En pleine écriture de son autobiographie Les rêveries du promeneur solitaire, Jean-Jacques Rousseau nous a fait faux bond en 1778. Après une absence record de 234 ans, il revient à Paris. Il a choisi Youboox pour son grand retour. Rencontre avec le plus grand fugueur de l’Histoire de la littérature.

Rousseau, toujours aussi fringant.
Youboox : Bonjour Jean-Jacques ! Nous sommes ravis de vous accueillir après cette longue pause dans votre carrière. Qu’avez-vous fait pendant tout ce temps ?
Jean-Jacques Rousseau : Je n’ai pas écrit pendant ces 234 années qui me séparent du moment où j’ai posé ma plume sur le manuscrit des Rêveries du promeneur solitaire pour ne plus jamais y revenir. Disons qu’il y a des moments de l’Histoire où mes théories ont pris quelques coups. J’aurai mieux fait de me taire lorsque j’ai déclaré que la religion était un objet de paix. J’ai été condamné à vivre plusieurs dizaines d’années avec Voltaire, le type le plus fourbe du monde après BHL mais les rancoeurs se diluant bien dans l’alcool, nous sommes devenus amis.
Youboox : Après une telle absence, que pensez-vous de l’utilisation que le monde a fait de vos théories ?
J.-J. R. : Je suis indigné. Comprenez qu’il y a des colères saines. Mon contrat social a été détourné. J’affirme que le contrat social est un moyen pour tous d’être libre et égaux et voilà qu’une poignée de philosophes dégénérés incluent les femmes dans ce « tous » et le droit de vote leur est accordé. – Silence, Jean-Jacques est perdu dans ses pensées puis il reprend- . Je dois avouer que je me suis trompé sur les femmes. Femmes et hommes sont égaux, au moins en matière de bêtise, les échéances électorales des dernières dizaines d’années l’ont bien montré. Nous votons tous plus mal les uns que les autres.
Youboox (équipe étonnée) : Vous votez, Jean-Jacques ?
J.-J. R : Oui, je suis électeur à Hénin-Beaumont mais je garderais secret le nom que j’ai glissé dans l’urne.
Youboox : Bien … continuons. Nous avons relu vos œuvres avec attention, le tout en version numérique.
J.-J. R (complétement affolé): En version quoi ?!
Youboox : En version numérique, Jean-Jacques. On avait un fichier PDF avec l’intégralité de vos écrits.
J.-J. R : Oui, j’ai entendu dire que vous étiez sur ce crédo et que vous aviez déjà plus de 10 000 utilisateurs (nb : ça, c’est vrai par contre). J’ai mis du temps à comprendre le système de la tablette qui permet d’emporter des milliers de livres avec soi. Malheureux que je suis, j’ai acheté une tablette par livre … impossible de transporter tous mes Ipad avec moi.

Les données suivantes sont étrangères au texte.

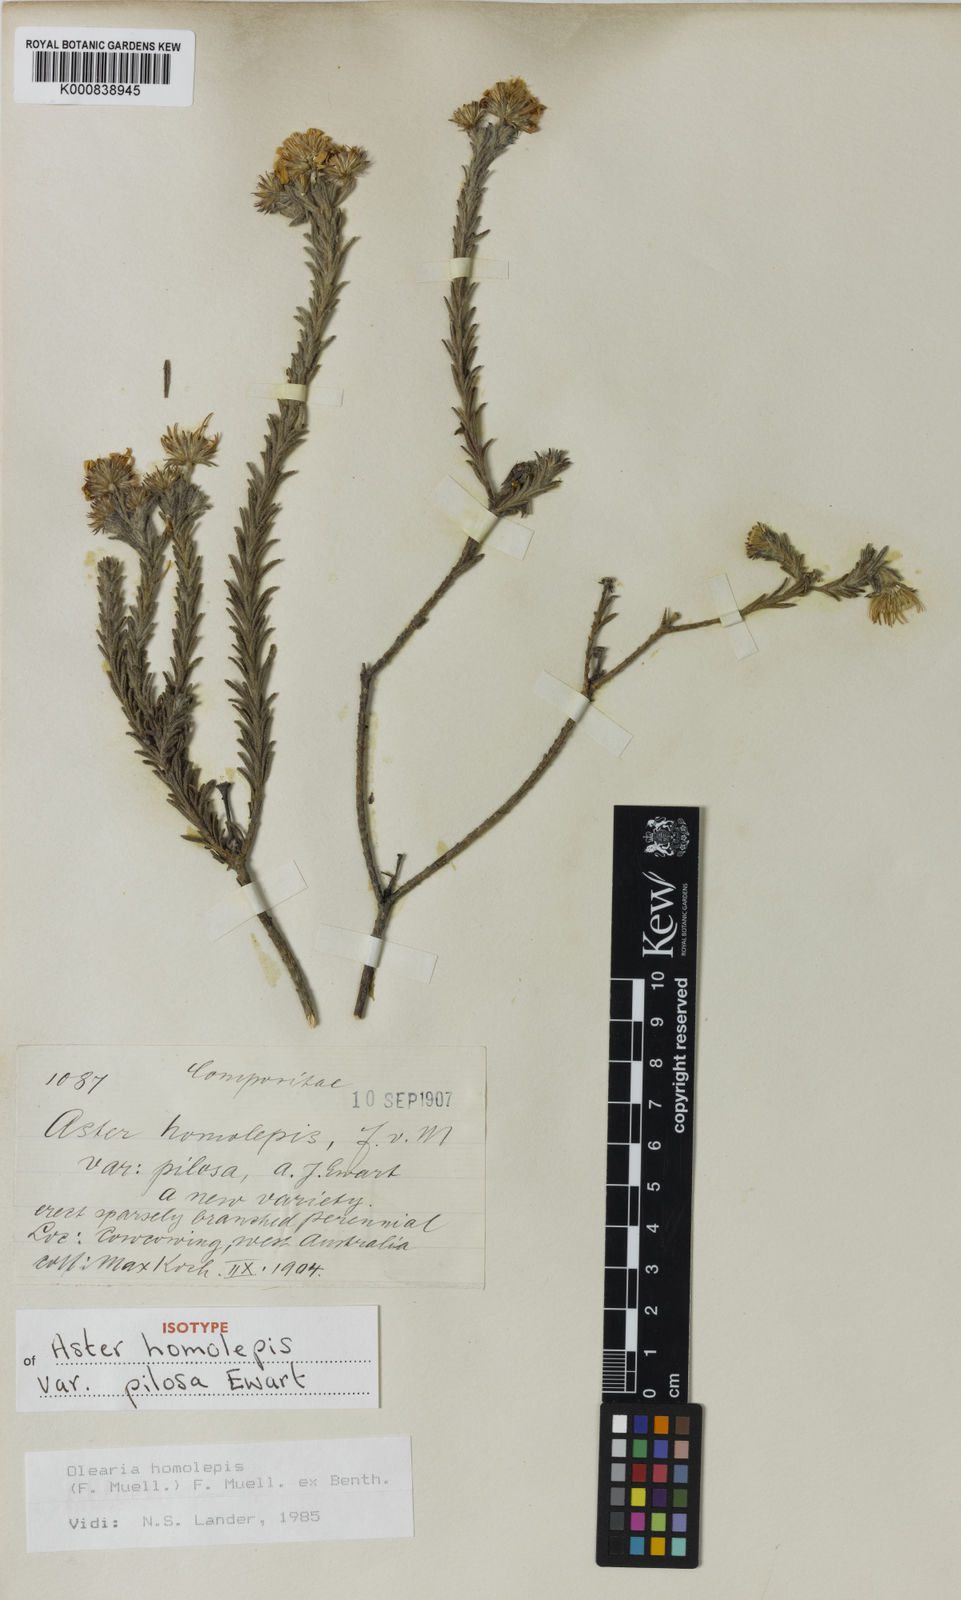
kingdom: Plantae
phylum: Tracheophyta
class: Magnoliopsida
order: Asterales
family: Asteraceae
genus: Olearia
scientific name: Olearia homolepis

Rassurez-vous, je suis ravie que mes ouvrages soient disponibles pour le plus grand nombre de lecteurs et qu’ils aient un tel succès. Cela me permettra de clouer au pilori mon éditeur de l’époque que j’ai du supplier pour qu’il me publie. Je vous félicite pour votre belle initiative, Youboox ira loin. – nb : l’équipe Youboox jure que Jean-Jacques a bel et bien affirmé cela, en nous regardant droit dans les yeux.
Youboox : Que pensez-vous des livres numériques Jean-Jacques ?
J.-J. R : Les inventions du siècle actuel me passionnent. J’ai traversé les siècles et je sais que le livre numérique est à la littérature ce que Facebook est aux relations sociales. On ne peut plus y échapper, on a un peu honte de dire que ça nous plait, on le consulte en douce au bureau et quoi qu’il arrive, on est obligé de faire avec. Je conseille aux éditeurs de faire comme Mark Zuckerberg : être les premiers sur le coup.
Youboox : Vous pouvez nous en dire un peu plus sur votre projet en préparation?
J.-J. R : Tout d’abord, j’assure des missions de figuration en jouant mon propre rôle comme je le ferai demain à l’occasion d’une vaste exposition qui m’est consacré au Panthéon. Je tiens à jour ma page Wikipédia et je vais me remettre doucement à l’écriture en me concentrant sur les romans car apparemment le reste est très risqué, l’écriture de tweets notamment.
Youboox : Très bien ! Nous ne twitterons rien de votre interview, promis. Merci.
L’équipe Youboox remercie Jean-Jacques Rousseau pour le temps qu’il nous a accordé.
Propos vraiment recueillis par Hayat Slimani.